Let us apply that. Currently the yield curve still maintains the steepness from the ten year term down to the overnight term. Using the queuing model, which Frank Shostak hints at in the Mises blog, combine that with the King recalculation problem and I conclude that we have not yet figured out how to move 10- 30 year production decisions into shorter term retail delivery. We are still calculating.

So, how do we know whether technology will regress to a deflated yield curve or return to the inflated yield curve? Will short term rates go up or long term rates go down? I will return later and leave the reader in suspense for now, but the key to understanding should be related to Uncle Milt's snap back theorem.

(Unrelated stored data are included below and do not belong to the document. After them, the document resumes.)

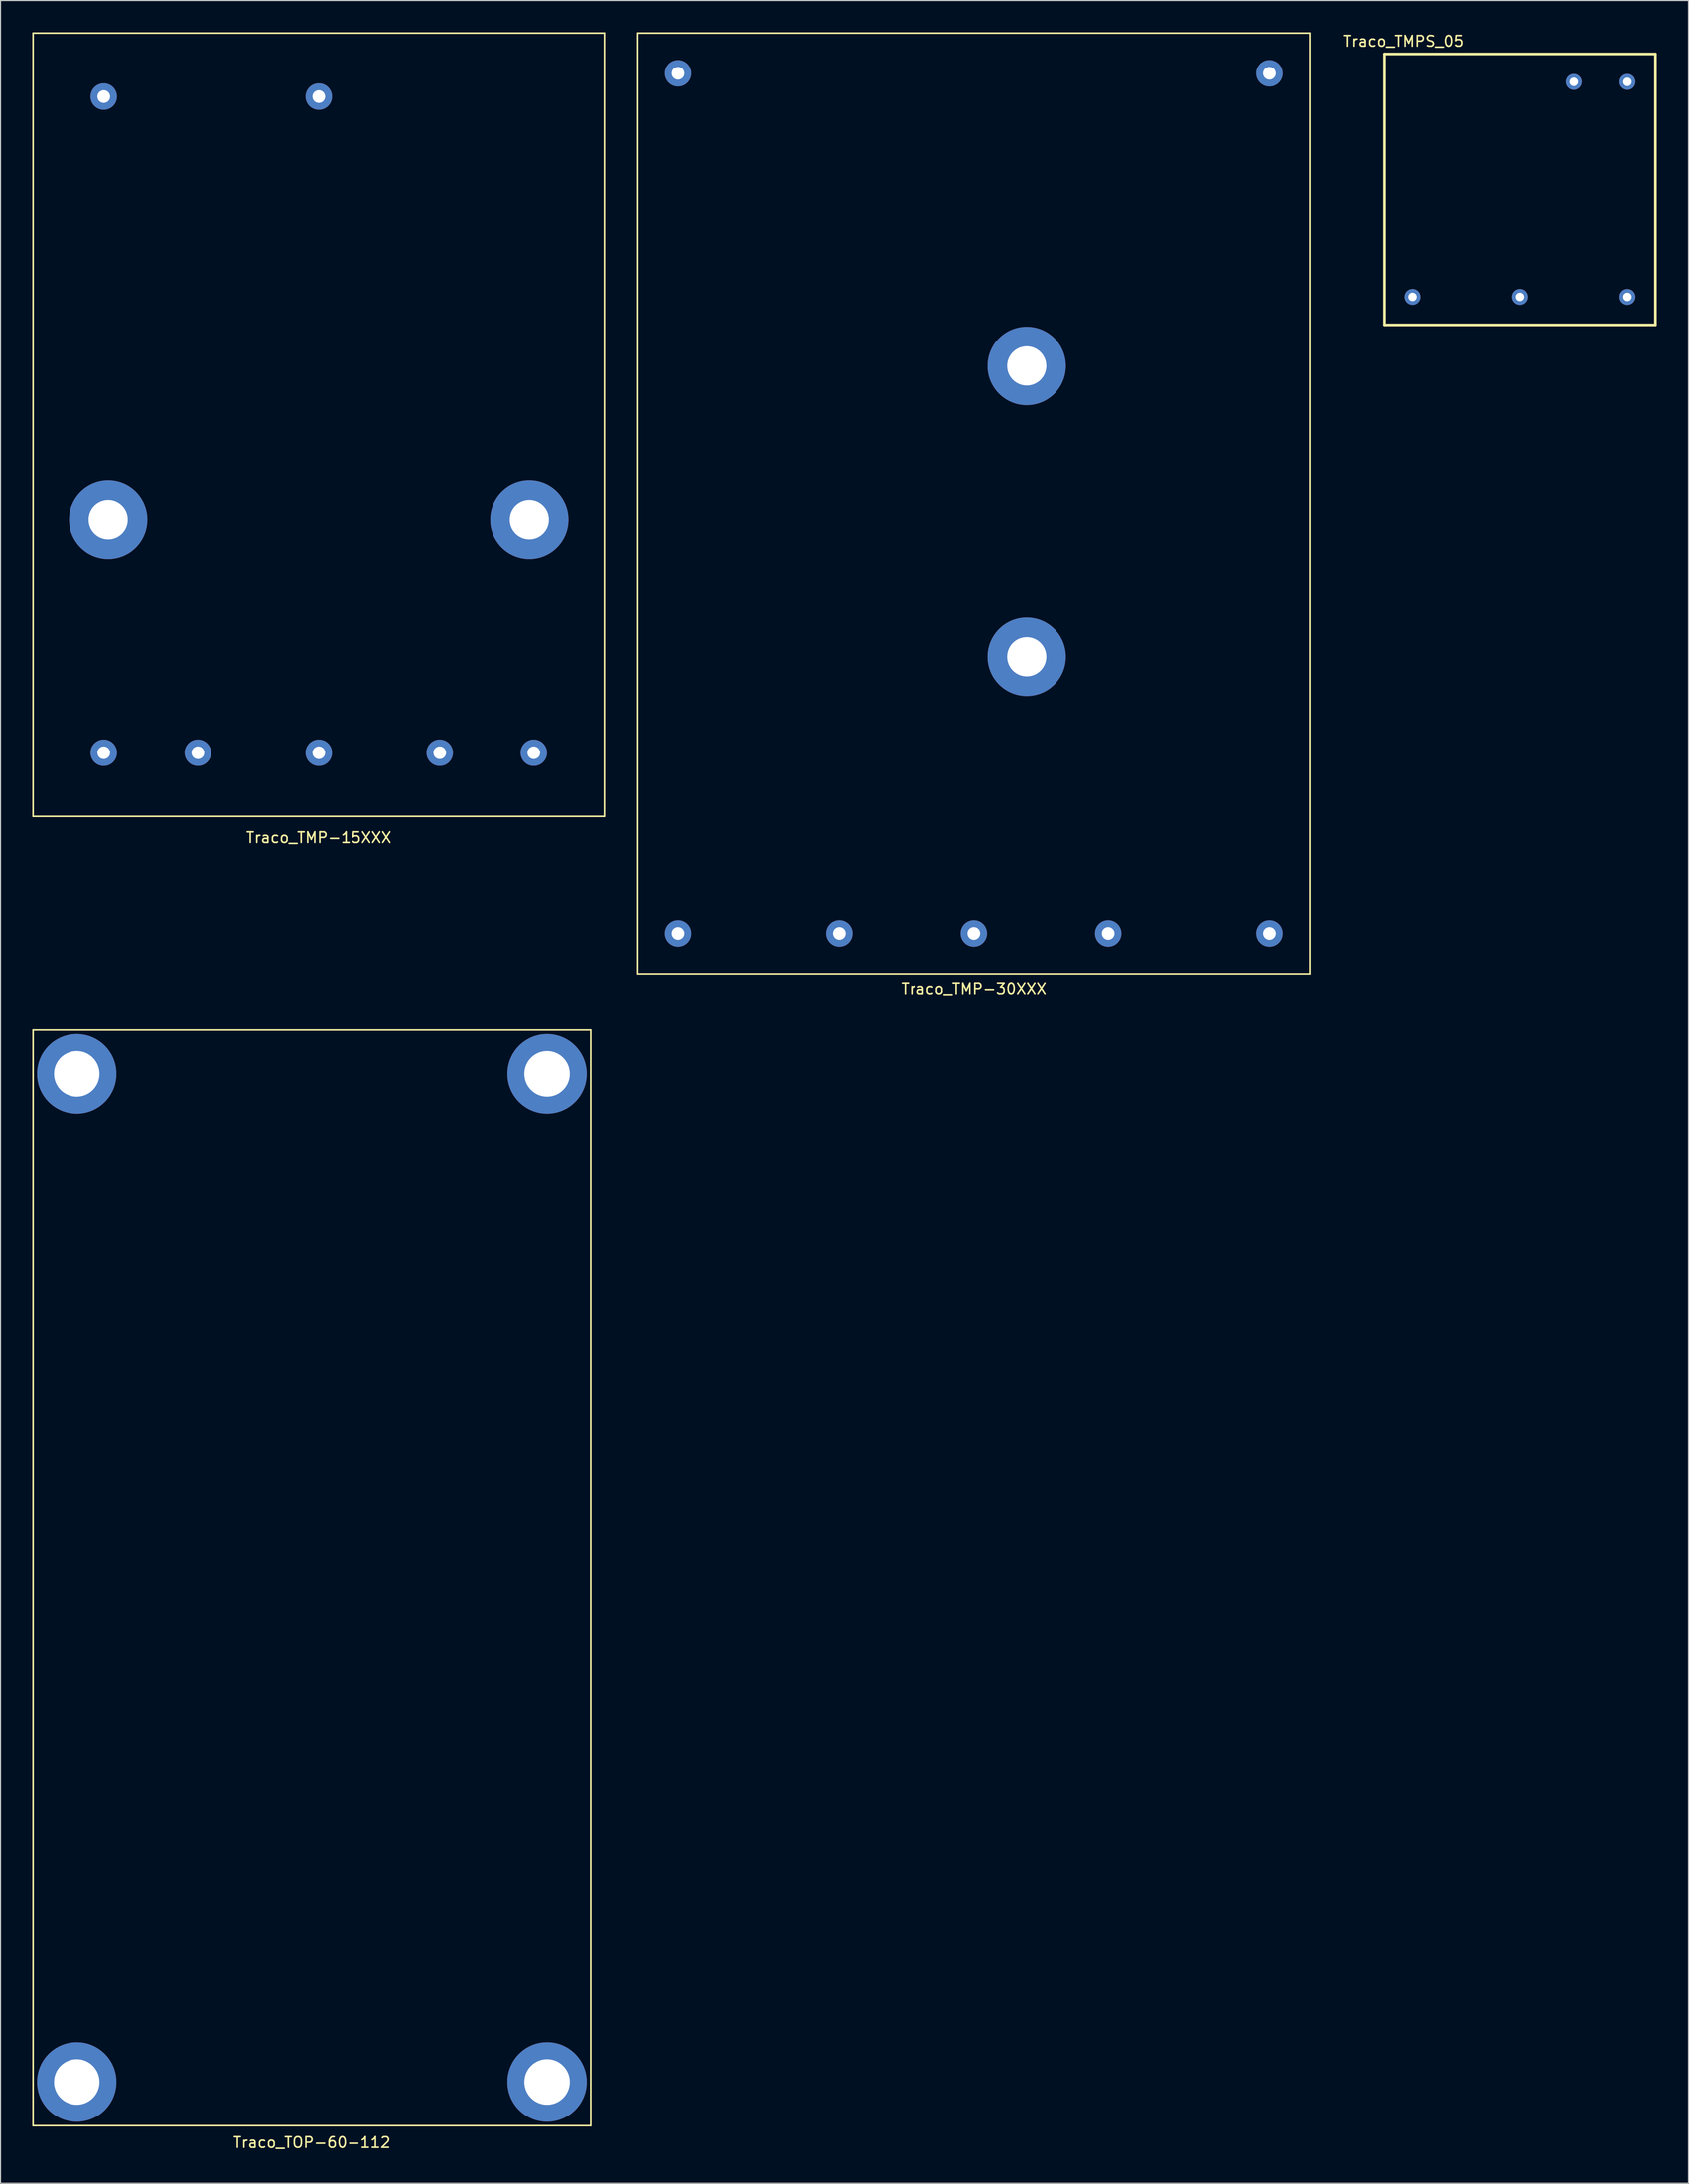
<source format=kicad_pcb>
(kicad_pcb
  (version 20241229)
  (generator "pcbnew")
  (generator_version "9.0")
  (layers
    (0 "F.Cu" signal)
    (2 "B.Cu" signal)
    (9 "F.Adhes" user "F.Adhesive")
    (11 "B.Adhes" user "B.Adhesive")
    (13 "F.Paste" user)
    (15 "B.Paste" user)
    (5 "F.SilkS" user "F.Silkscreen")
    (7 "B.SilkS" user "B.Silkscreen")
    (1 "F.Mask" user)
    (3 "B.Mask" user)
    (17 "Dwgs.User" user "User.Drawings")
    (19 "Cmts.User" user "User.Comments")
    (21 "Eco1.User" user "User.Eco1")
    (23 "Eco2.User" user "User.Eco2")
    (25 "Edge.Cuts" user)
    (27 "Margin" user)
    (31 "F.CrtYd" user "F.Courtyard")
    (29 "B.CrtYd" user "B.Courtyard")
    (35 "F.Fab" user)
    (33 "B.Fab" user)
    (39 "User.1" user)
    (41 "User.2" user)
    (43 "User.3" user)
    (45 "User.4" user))
  (footprint "Traco_TOP-60-112"
    (layer "F.Cu")
    (at 26.427 146.051)
    (property "Reference" "Traco_TOP-60-112" (at 0 53.34 0) (layer "F.SilkS") (effects (font (size 1 1) (thickness 0.15))))
    (attr through_hole)
    (fp_line (start -26.352 -51.752) (end -26.352 51.752) (stroke (width 0.15) (type solid)) (layer "F.SilkS"))
    (fp_line (start -26.352 -51.752) (end 26.352 -51.752) (stroke (width 0.15) (type solid)) (layer "F.SilkS"))
    (fp_line (start -26.352 51.752) (end 26.352 51.752) (stroke (width 0.15) (type solid)) (layer "F.SilkS"))
    (fp_line (start 26.352 -51.752) (end 26.352 51.752) (stroke (width 0.15) (type solid)) (layer "F.SilkS"))
    (pad "" np_thru_hole circle (at -22.225 -47.625) (size 7.5 7.5) (drill 4.3) (layers "*.Cu" "*.Mask"))
    (pad "" np_thru_hole circle (at -22.225 47.625) (size 7.5 7.5) (drill 4.3) (layers "*.Cu" "*.Mask"))
    (pad "" np_thru_hole circle (at 22.225 -47.625) (size 7.5 7.5) (drill 4.3) (layers "*.Cu" "*.Mask"))
    (pad "" np_thru_hole circle (at 22.225 47.625) (size 7.5 7.5) (drill 4.3) (layers "*.Cu" "*.Mask")))
  (footprint "Traco_TMP-15XXX"
    (layer "F.Cu")
    (at 27.075 6.075)
    (property "Reference" "Traco_TMP-15XXX" (at 0 70 0) (layer "F.SilkS") (effects (font (size 1 1) (thickness 0.15))))
    (attr through_hole)
    (fp_line (start -27 -6) (end -27 68) (stroke (width 0.15) (type solid)) (layer "F.SilkS"))
    (fp_line (start -27 -6) (end 27 -6) (stroke (width 0.15) (type solid)) (layer "F.SilkS"))
    (fp_line (start -27 68) (end 27 68) (stroke (width 0.15) (type solid)) (layer "F.SilkS"))
    (fp_line (start 27 -6) (end 27 68) (stroke (width 0.15) (type solid)) (layer "F.SilkS"))
    (pad "" np_thru_hole circle (at -19.9 40) (size 7.4 7.4) (drill 3.7) (layers "*.Cu" "*.Mask"))
    (pad "" np_thru_hole circle (at 19.9 40) (size 7.4 7.4) (drill 3.7) (layers "*.Cu" "*.Mask"))
    (pad "1" thru_hole circle (at 0 0) (size 2.5 2.5) (drill 1.2) (layers "*.Cu" "*.Mask"))
    (pad "2" thru_hole circle (at -20.32 0) (size 2.5 2.5) (drill 1.2) (layers "*.Cu" "*.Mask"))
    (pad "3" thru_hole circle (at -20.32 62) (size 2.5 2.5) (drill 1.2) (layers "*.Cu" "*.Mask"))
    (pad "4" thru_hole circle (at -11.43 62) (size 2.5 2.5) (drill 1.2) (layers "*.Cu" "*.Mask"))
    (pad "5" thru_hole circle (at 0 62) (size 2.5 2.5) (drill 1.2) (layers "*.Cu" "*.Mask"))
    (pad "6" thru_hole circle (at 11.43 62) (size 2.5 2.5) (drill 1.2) (layers "*.Cu" "*.Mask"))
    (pad "7" thru_hole circle (at 20.32 62) (size 2.5 2.5) (drill 1.2) (layers "*.Cu" "*.Mask")))
  (footprint "Traco_TMP-30XXX"
    (layer "F.Cu")
    (at 88.975 3.875)
    (property "Reference" "Traco_TMP-30XXX" (at 0 86.5 0) (layer "F.SilkS") (effects (font (size 1 1) (thickness 0.15))))
    (attr through_hole)
    (fp_line (start -31.75 -3.8) (end -31.75 85.1) (stroke (width 0.15) (type solid)) (layer "F.SilkS"))
    (fp_line (start -31.75 -3.8) (end 31.75 -3.8) (stroke (width 0.15) (type solid)) (layer "F.SilkS"))
    (fp_line (start -31.75 85.1) (end 31.75 85.1) (stroke (width 0.15) (type solid)) (layer "F.SilkS"))
    (fp_line (start 31.75 85.1) (end 31.75 -3.8) (stroke (width 0.15) (type solid)) (layer "F.SilkS"))
    (pad "" np_thru_hole circle (at 5 27.65) (size 7.4 7.4) (drill 3.7) (layers "*.Cu" "*.Mask"))
    (pad "" np_thru_hole circle (at 5 55.15) (size 7.4 7.4) (drill 3.7) (layers "*.Cu" "*.Mask"))
    (pad "1" thru_hole circle (at -27.94 0) (size 2.5 2.5) (drill 1.2) (layers "*.Cu" "*.Mask"))
    (pad "2" thru_hole circle (at 27.94 0) (size 2.5 2.5) (drill 1.2) (layers "*.Cu" "*.Mask"))
    (pad "3" thru_hole circle (at -27.94 81.3) (size 2.5 2.5) (drill 1.2) (layers "*.Cu" "*.Mask"))
    (pad "4" thru_hole circle (at -12.7 81.3) (size 2.5 2.5) (drill 1.2) (layers "*.Cu" "*.Mask"))
    (pad "5" thru_hole circle (at 0 81.3) (size 2.5 2.5) (drill 1.2) (layers "*.Cu" "*.Mask"))
    (pad "6" thru_hole circle (at 12.7 81.3) (size 2.5 2.5) (drill 1.2) (layers "*.Cu" "*.Mask"))
    (pad "7" thru_hole circle (at 27.94 81.3) (size 2.5 2.5) (drill 1.2) (layers "*.Cu" "*.Mask")))
  (footprint "Traco_TMPS_05"
    (layer "F.Cu")
    (at 140.592 14.848)
    (property "Reference" "Traco_TMPS_05" (at -11 -14 0) (layer "F.SilkS") (effects (font (size 1 1) (thickness 0.15))))
    (attr through_hole)
    (fp_line (start -12.8 -12.8) (end -12.8 12.8) (stroke (width 0.25) (type solid)) (layer "F.SilkS"))
    (fp_line (start -12.8 -12.8) (end 12.8 -12.8) (stroke (width 0.25) (type solid)) (layer "F.SilkS"))
    (fp_line (start -12.8 12.8) (end 12.8 12.8) (stroke (width 0.25) (type solid)) (layer "F.SilkS"))
    (fp_line (start 12.8 -12.8) (end 12.8 12.8) (stroke (width 0.25) (type solid)) (layer "F.SilkS"))
    (pad "1" thru_hole circle (at 10.16 -10.16) (size 1.5 1.5) (drill 0.8) (layers "*.Cu" "*.Mask"))
    (pad "2" thru_hole circle (at 5.08 -10.16) (size 1.5 1.5) (drill 0.8) (layers "*.Cu" "*.Mask"))
    (pad "3" thru_hole circle (at -10.16 10.16) (size 1.5 1.5) (drill 0.8) (layers "*.Cu" "*.Mask"))
    (pad "4" thru_hole circle (at 0 10.16) (size 1.5 1.5) (drill 0.8) (layers "*.Cu" "*.Mask"))
    (pad "5" thru_hole circle (at 10.16 10.16) (size 1.5 1.5) (drill 0.8) (layers "*.Cu" "*.Mask")))
  (gr_rect
    (start -3 -3)
    (end 156.517 203.239)
    (stroke (width 0.1) (type default))
    (fill no)
    (layer "Edge.Cuts")))
</source>
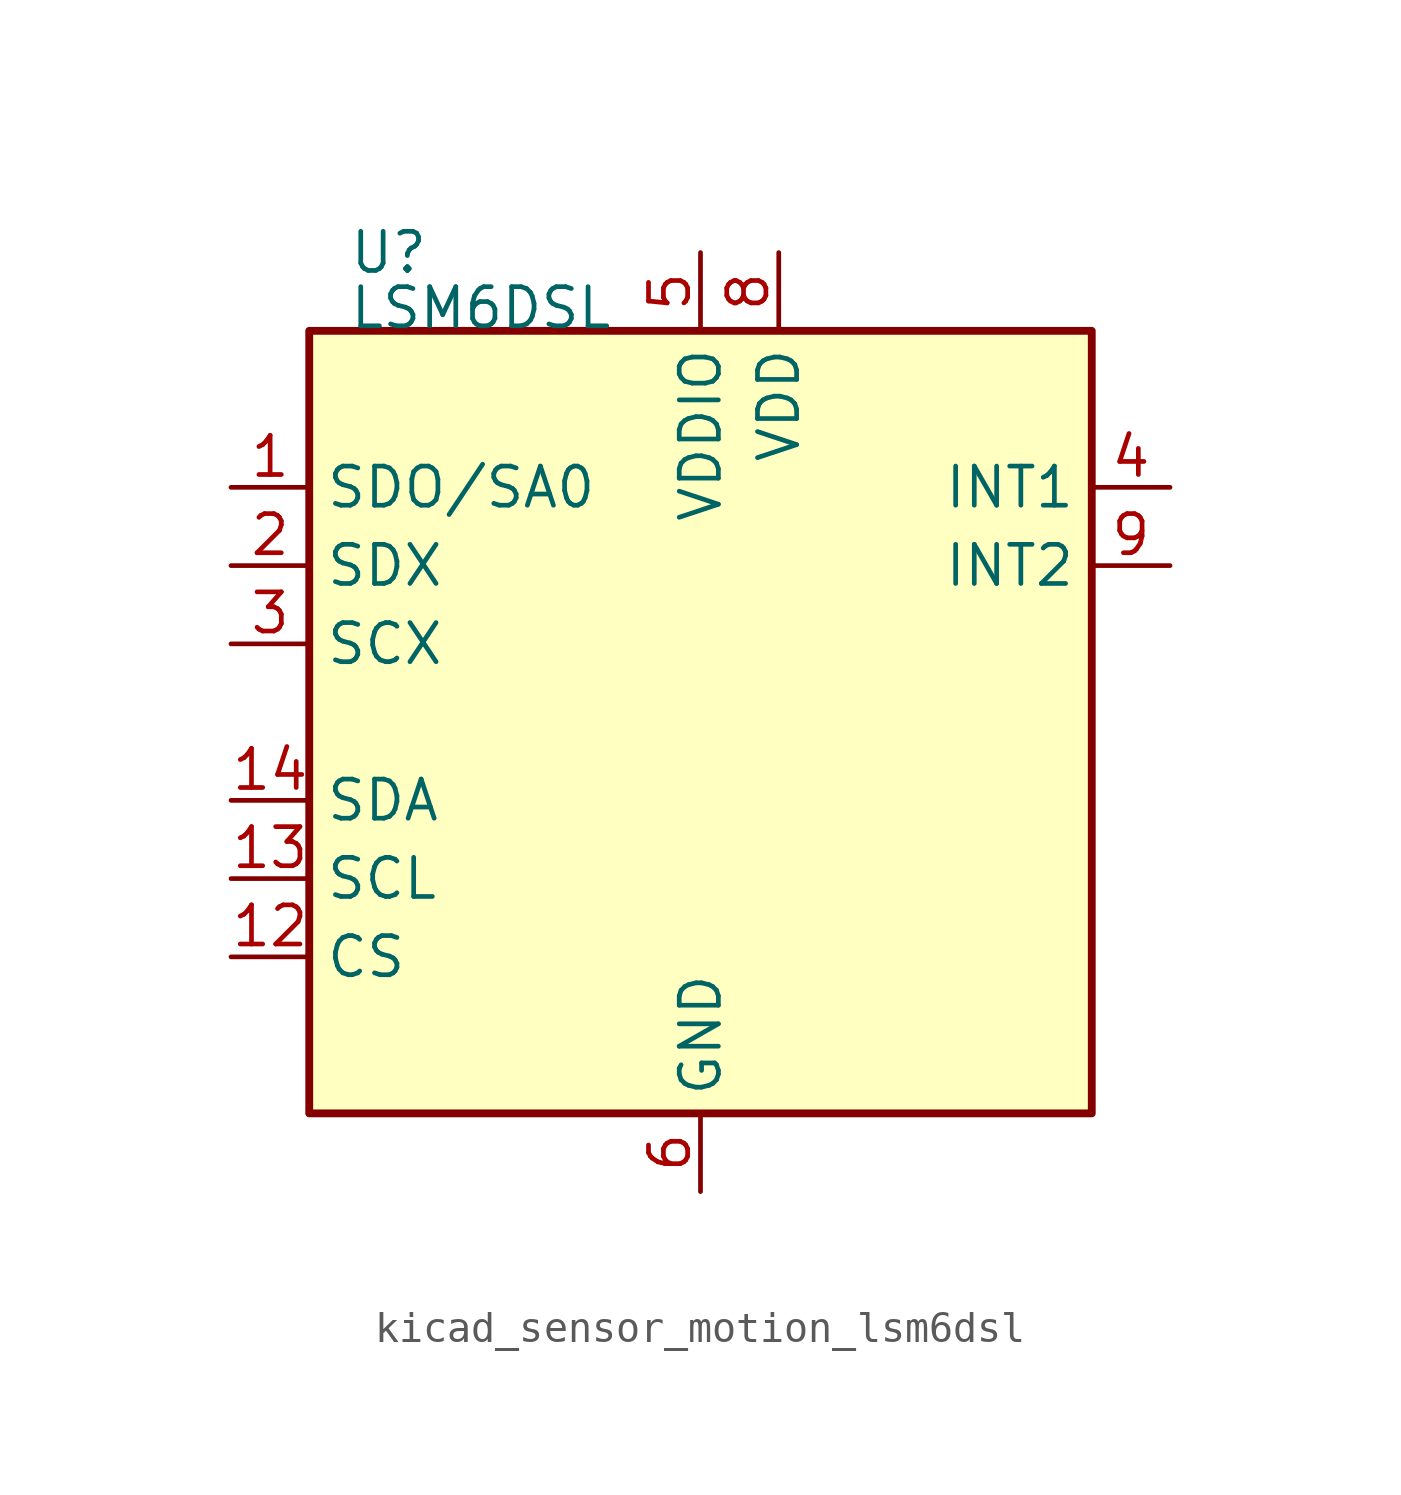
<source format=kicad_sym>
(kicad_symbol_lib
  (version 20220914)
  (generator kicad_symbol_editor)
  (symbol "kicad_sensor_motion_lsm6dsl"
    (property "Reference" "U"
      (at -11.43 15.24 0)
      (effects (font (size 1.27 1.27)) (justify left)))
    (property "Value" "LSM6DSL"
      (at -11.43 12.7 0)
      (effects (font (size 1.27 1.27)) (justify left bottom)))
    (symbol "kicad_sensor_motion_lsm6dsl_0_1"
      (rectangle (start -12.7 12.7) (end 12.7 -12.7) (stroke (width 0.254) (type default)) (fill (type background))))
    (symbol "kicad_sensor_motion_lsm6dsl_1_1"
      (pin bidirectional line (at -15.24 7.62 0) (length 2.54) (name "SDO/SA0" (effects (font (size 1.27 1.27)))) (number "1" (effects (font (size 1.27 1.27)))))
      (pin no_connect line (at 12.7 -5.08 180) (length 3.81) hide (name "NC" (effects (font (size 1.27 1.27)))) (number "10" (effects (font (size 1.27 1.27)))))
      (pin no_connect line (at 12.7 -2.54 180) (length 3.81) hide (name "NC" (effects (font (size 1.27 1.27)))) (number "11" (effects (font (size 1.27 1.27)))))
      (pin input line (at -15.24 -7.62 0) (length 2.54) (name "CS" (effects (font (size 1.27 1.27)))) (number "12" (effects (font (size 1.27 1.27)))))
      (pin input line (at -15.24 -5.08 0) (length 2.54) (name "SCL" (effects (font (size 1.27 1.27)))) (number "13" (effects (font (size 1.27 1.27)))))
      (pin bidirectional line (at -15.24 -2.54 0) (length 2.54) (name "SDA" (effects (font (size 1.27 1.27)))) (number "14" (effects (font (size 1.27 1.27)))))
      (pin bidirectional line (at -15.24 5.08 0) (length 2.54) (name "SDX" (effects (font (size 1.27 1.27)))) (number "2" (effects (font (size 1.27 1.27)))))
      (pin input line (at -15.24 2.54 0) (length 2.54) (name "SCX" (effects (font (size 1.27 1.27)))) (number "3" (effects (font (size 1.27 1.27)))))
      (pin output line (at 15.24 7.62 180) (length 2.54) (name "INT1" (effects (font (size 1.27 1.27)))) (number "4" (effects (font (size 1.27 1.27)))))
      (pin power_in line (at 0 15.24 270) (length 2.54) (name "VDDIO" (effects (font (size 1.27 1.27)))) (number "5" (effects (font (size 1.27 1.27)))))
      (pin power_in line (at 0 -15.24 90) (length 2.54) (name "GND" (effects (font (size 1.27 1.27)))) (number "6" (effects (font (size 1.27 1.27)))))
      (pin passive line (at 0 -15.24 90) (length 2.54) hide (name "GND" (effects (font (size 1.27 1.27)))) (number "7" (effects (font (size 1.27 1.27)))))
      (pin power_in line (at 2.54 15.24 270) (length 2.54) (name "VDD" (effects (font (size 1.27 1.27)))) (number "8" (effects (font (size 1.27 1.27)))))
      (pin output line (at 15.24 5.08 180) (length 2.54) (name "INT2" (effects (font (size 1.27 1.27)))) (number "9" (effects (font (size 1.27 1.27))))))))
</source>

Let me make a Grand Assumption which economists can dispute, but which does simplify the discussion. My assumption is that the modern restructurings, or recalculations result from technology advances so that we can eliminate the Malthusian problem of limited inputs. Under this assumption, the economy has suffered the partial application of technology and awaits the acceptance of the complete application of technology. That is, I am back to DeLong's electrical revolution starting in early 1800.

I restate the pattern. Technology first moves information about goods, then goods use the same technology to widen the information path to include goods delivery. It is a specific pattern related to the three modern depressions, the Long in 1870, the Great in 1930, and the Mini today. These are specific kinds of depressions, unique and largely unrelated to other recessions in the modern times. Technology will meet the challenge, and the economy will return to its standard rank, the yield curve, and the finite set of points on the yield curve will return to nominal.